Has reduced telecom competition ever resulted in lower costs for consumers?
Besides, it’s not as if Rogers hadn’t fully telegraphed its intentions.
“We’re not known for having rock-bottom prices,” said the company’s then-CEO Ted Rogers at a conference with investors in New York in December 2004, as reported by the media at the time.
“With Rogers it’s a premium brand, a premium service, a premium product.
“We have no commitment to keeping the price levels the same as they were and we’ve already announced a significant increase in the price … for new (Fido) customers.”
Fast-forward almost 20 years.
Just as successive federal governments under different political parties have tried since forever to foster more competition and better pricing in the wireless sector, Calgary-based Shaw announced in March 2021 it had struck a $26-billion deal to be taken over by Rogers.
Rogers was to absorb Shaw’s wireless operations as a result.
This turned out to be one of the major hurdles for the deal, as much with federal regulators as with some industry observers, who feared the transaction would lead to reduced competition in a market that continues to be dominated by Rogers, Bell and Telus.

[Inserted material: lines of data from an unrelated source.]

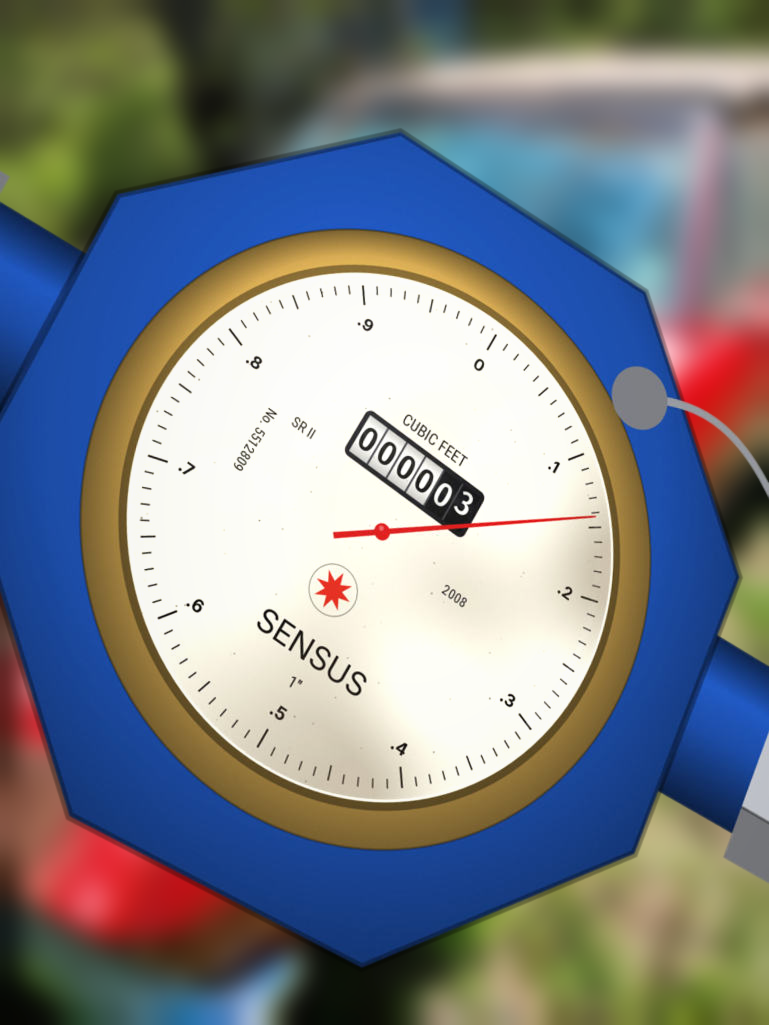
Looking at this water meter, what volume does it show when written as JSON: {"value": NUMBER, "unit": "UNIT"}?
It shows {"value": 3.14, "unit": "ft³"}
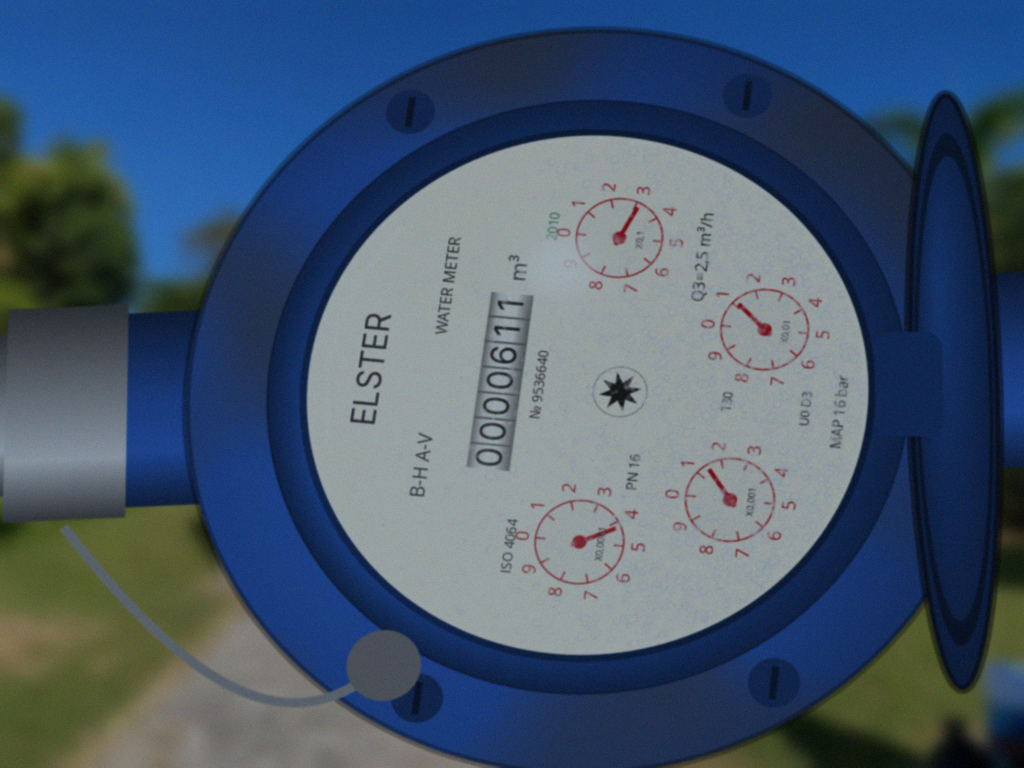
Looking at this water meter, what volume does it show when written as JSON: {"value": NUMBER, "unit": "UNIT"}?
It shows {"value": 611.3114, "unit": "m³"}
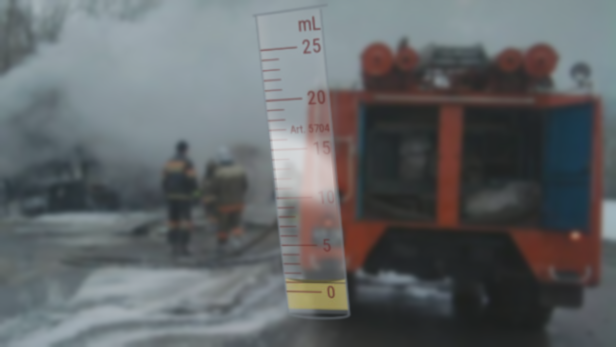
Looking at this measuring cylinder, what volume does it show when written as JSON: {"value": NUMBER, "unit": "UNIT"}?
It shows {"value": 1, "unit": "mL"}
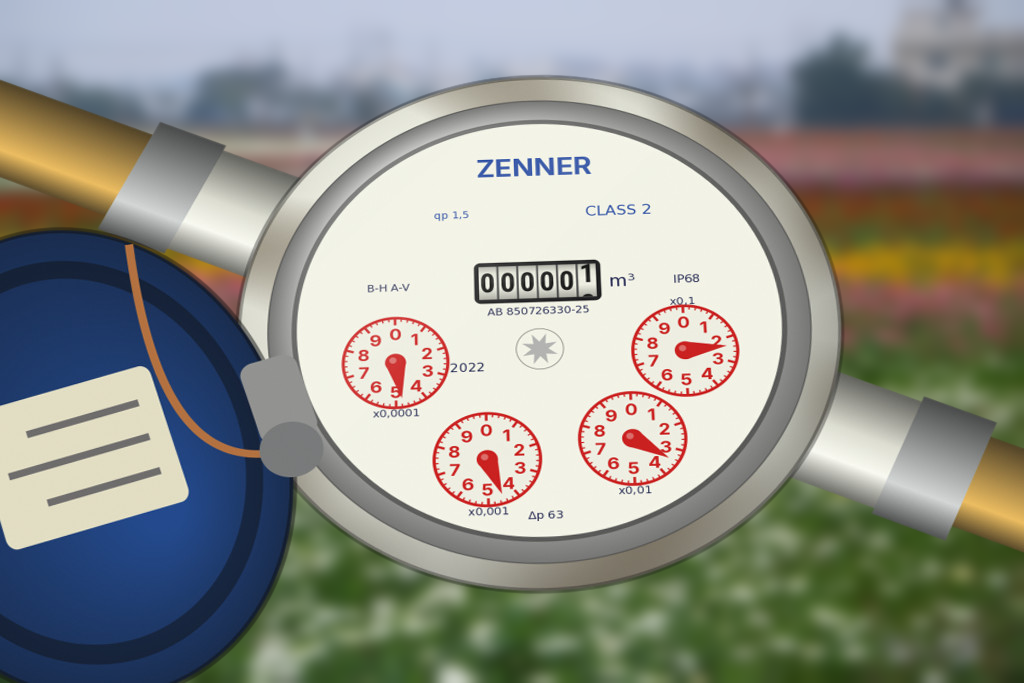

Rogers’ answer? A new side-deal with Montreal-based Quebecor. It was announced late Friday the latter would purchase Shaw’s Freedom Mobile for $2.85 billion, which would extend Quebecor’s wireless network westward and cement its place as the country’s No. 4 mobile operator.
Assuming things work out according to this new plan, it remains to be seen whether consumers will ultimately benefit.
As a mobile customer, $45/month today gets you a lot more than it did in the early 2000s, even before accounting for inflation.
But on a global scale, a number of external analyses over the years have continually found Canadians are getting hosed when compared to their counterparts in other advanced economies.
In July 2021, Tefficient, a Nordic company specializing in analyzing the competitiveness of telecom companies, published a widely circulated chart showing Canada to be an outlier with its high prices per gigabyte of mobile data, generating lots of income for mobile providers.
In 2020, U.S.-based tech media outlet The Markup found Canada’s wireless data networks to be fast but expensive.
Faced with this kind of information, Canada’s Big Three have invariably defended their pricing by saying it’s hard to provide coverage across a huge country, with its population spread out over vast distances.
But how do we explain the situation in Australia, whose 26 million inhabitants are similarly stretched out over a landmass almost as expansive as ours?
The analyses referenced previously found wireless customers Down Under have access to cheaper monthly mobile subscription prices, with better rates in terms of data and speed.
Canada clearly doesn’t have it right on this file.
Our telecoms regulator, competition watchdog, and federal government as a whole have their work cut out for them.